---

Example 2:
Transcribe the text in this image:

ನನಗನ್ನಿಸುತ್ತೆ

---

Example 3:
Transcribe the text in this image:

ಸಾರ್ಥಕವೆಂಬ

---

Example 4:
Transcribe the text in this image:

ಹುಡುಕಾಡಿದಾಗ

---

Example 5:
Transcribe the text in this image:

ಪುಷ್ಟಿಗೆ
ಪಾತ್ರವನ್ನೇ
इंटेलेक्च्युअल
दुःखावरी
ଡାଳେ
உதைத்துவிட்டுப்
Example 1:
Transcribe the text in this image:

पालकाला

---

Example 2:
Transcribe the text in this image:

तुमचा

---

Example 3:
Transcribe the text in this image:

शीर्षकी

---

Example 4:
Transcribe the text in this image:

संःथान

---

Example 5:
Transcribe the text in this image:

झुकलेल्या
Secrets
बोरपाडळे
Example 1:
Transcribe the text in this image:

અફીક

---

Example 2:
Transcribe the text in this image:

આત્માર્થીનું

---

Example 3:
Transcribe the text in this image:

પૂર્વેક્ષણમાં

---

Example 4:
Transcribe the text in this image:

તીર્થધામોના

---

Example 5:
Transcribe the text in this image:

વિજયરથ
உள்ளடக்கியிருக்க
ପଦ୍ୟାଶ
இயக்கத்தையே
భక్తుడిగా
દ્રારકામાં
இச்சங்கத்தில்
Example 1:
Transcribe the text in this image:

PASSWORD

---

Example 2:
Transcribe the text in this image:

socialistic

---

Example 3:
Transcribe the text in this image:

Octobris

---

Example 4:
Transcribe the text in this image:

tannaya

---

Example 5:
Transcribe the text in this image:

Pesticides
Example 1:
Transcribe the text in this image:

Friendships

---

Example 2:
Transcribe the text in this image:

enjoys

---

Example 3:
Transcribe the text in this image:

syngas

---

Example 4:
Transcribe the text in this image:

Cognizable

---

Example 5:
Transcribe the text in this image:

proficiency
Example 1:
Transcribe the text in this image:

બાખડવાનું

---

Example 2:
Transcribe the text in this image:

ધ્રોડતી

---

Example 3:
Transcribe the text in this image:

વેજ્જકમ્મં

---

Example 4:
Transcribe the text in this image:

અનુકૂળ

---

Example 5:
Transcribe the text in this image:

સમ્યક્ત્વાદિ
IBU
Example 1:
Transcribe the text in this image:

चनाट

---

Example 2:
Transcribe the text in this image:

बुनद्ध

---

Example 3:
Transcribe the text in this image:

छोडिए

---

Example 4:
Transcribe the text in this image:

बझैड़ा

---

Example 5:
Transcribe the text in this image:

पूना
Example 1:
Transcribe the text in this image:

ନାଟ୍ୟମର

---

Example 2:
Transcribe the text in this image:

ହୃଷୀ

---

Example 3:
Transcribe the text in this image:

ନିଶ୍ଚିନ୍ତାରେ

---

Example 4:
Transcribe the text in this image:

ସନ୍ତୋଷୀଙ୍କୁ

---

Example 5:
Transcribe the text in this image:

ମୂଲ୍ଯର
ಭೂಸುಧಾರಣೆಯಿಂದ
▬▬▬
[Goal of the exercise]: Please output the material above exactly as it reads.

[Expected answer]:
---

Example 2:
Transcribe the text in this image:

ನನಗನ್ನಿಸುತ್ತೆ

---

Example 3:
Transcribe the text in this image:

ಸಾರ್ಥಕವೆಂಬ

---

Example 4:
Transcribe the text in this image:

ಹುಡುಕಾಡಿದಾಗ

---

Example 5:
Transcribe the text in this image:

ಪುಷ್ಟಿಗೆ
ಪಾತ್ರವನ್ನೇ
इंटेलेक्च्युअल
दुःखावरी
ଡାଳେ
உதைத்துவிட்டுப்
Example 1:
Transcribe the text in this image:

पालकाला

---

Example 2:
Transcribe the text in this image:

तुमचा

---

Example 3:
Transcribe the text in this image:

शीर्षकी

---

Example 4:
Transcribe the text in this image:

संःथान

---

Example 5:
Transcribe the text in this image:

झुकलेल्या
Secrets
बोरपाडळे
Example 1:
Transcribe the text in this image:

અફીક

---

Example 2:
Transcribe the text in this image:

આત્માર્થીનું

---

Example 3:
Transcribe the text in this image:

પૂર્વેક્ષણમાં

---

Example 4:
Transcribe the text in this image:

તીર્થધામોના

---

Example 5:
Transcribe the text in this image:

વિજયરથ
உள்ளடக்கியிருக்க
ପଦ୍ୟାଶ
இயக்கத்தையே
భక్తుడిగా
દ્રારકામાં
இச்சங்கத்தில்
Example 1:
Transcribe the text in this image:

PASSWORD

---

Example 2:
Transcribe the text in this image:

socialistic

---

Example 3:
Transcribe the text in this image:

Octobris

---

Example 4:
Transcribe the text in this image:

tannaya

---

Example 5:
Transcribe the text in this image:

Pesticides
Example 1:
Transcribe the text in this image:

Friendships

---

Example 2:
Transcribe the text in this image:

enjoys

---

Example 3:
Transcribe the text in this image:

syngas

---

Example 4:
Transcribe the text in this image:

Cognizable

---

Example 5:
Transcribe the text in this image:

proficiency
Example 1:
Transcribe the text in this image:

બાખડવાનું

---

Example 2:
Transcribe the text in this image:

ધ્રોડતી

---

Example 3:
Transcribe the text in this image:

વેજ્જકમ્મં

---

Example 4:
Transcribe the text in this image:

અનુકૂળ

---

Example 5:
Transcribe the text in this image:

સમ્યક્ત્વાદિ
IBU
Example 1:
Transcribe the text in this image:

चनाट

---

Example 2:
Transcribe the text in this image:

बुनद्ध

---

Example 3:
Transcribe the text in this image:

छोडिए

---

Example 4:
Transcribe the text in this image:

बझैड़ा

---

Example 5:
Transcribe the text in this image:

पूना
Example 1:
Transcribe the text in this image:

ନାଟ୍ୟମର

---

Example 2:
Transcribe the text in this image:

ହୃଷୀ

---

Example 3:
Transcribe the text in this image:

ନିଶ୍ଚିନ୍ତାରେ

---

Example 4:
Transcribe the text in this image:

ସନ୍ତୋଷୀଙ୍କୁ

---

Example 5:
Transcribe the text in this image:

ମୂଲ୍ଯର
ಭೂಸುಧಾರಣೆಯಿಂದ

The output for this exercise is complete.